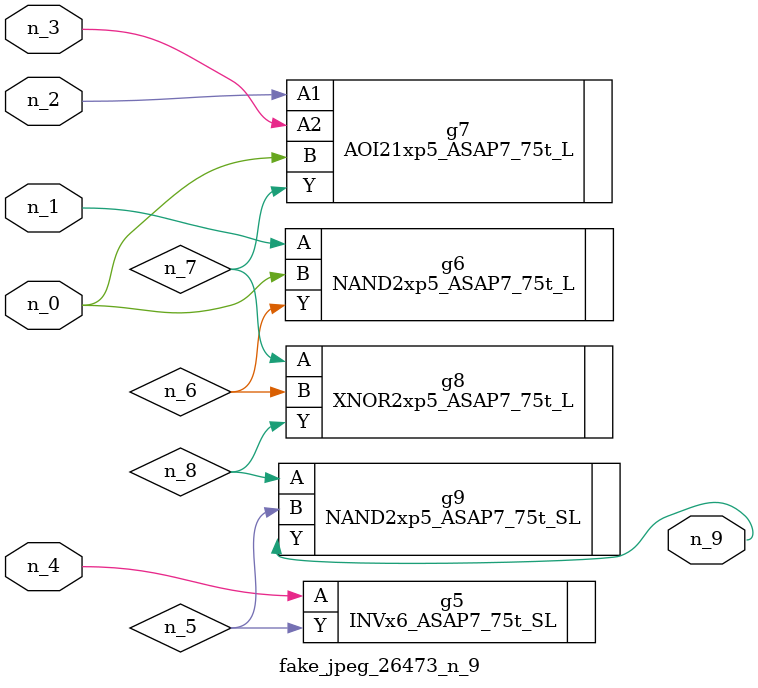
<source format=v>
module fake_jpeg_26473_n_9 (n_3, n_2, n_1, n_0, n_4, n_9);

input n_3;
input n_2;
input n_1;
input n_0;
input n_4;

output n_9;

wire n_8;
wire n_6;
wire n_5;
wire n_7;

INVx6_ASAP7_75t_SL g5 ( 
.A(n_4),
.Y(n_5)
);

NAND2xp5_ASAP7_75t_L g6 ( 
.A(n_1),
.B(n_0),
.Y(n_6)
);

AOI21xp5_ASAP7_75t_L g7 ( 
.A1(n_2),
.A2(n_3),
.B(n_0),
.Y(n_7)
);

XNOR2xp5_ASAP7_75t_L g8 ( 
.A(n_7),
.B(n_6),
.Y(n_8)
);

NAND2xp5_ASAP7_75t_SL g9 ( 
.A(n_8),
.B(n_5),
.Y(n_9)
);


endmodule
</source>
^^^^
- **Exercise**:
Wherever the string "input" turns up in the material, copy the whole line.

- **Answer to this exercise**:
input n_3;
input n_2;
input n_1;
input n_0;
input n_4;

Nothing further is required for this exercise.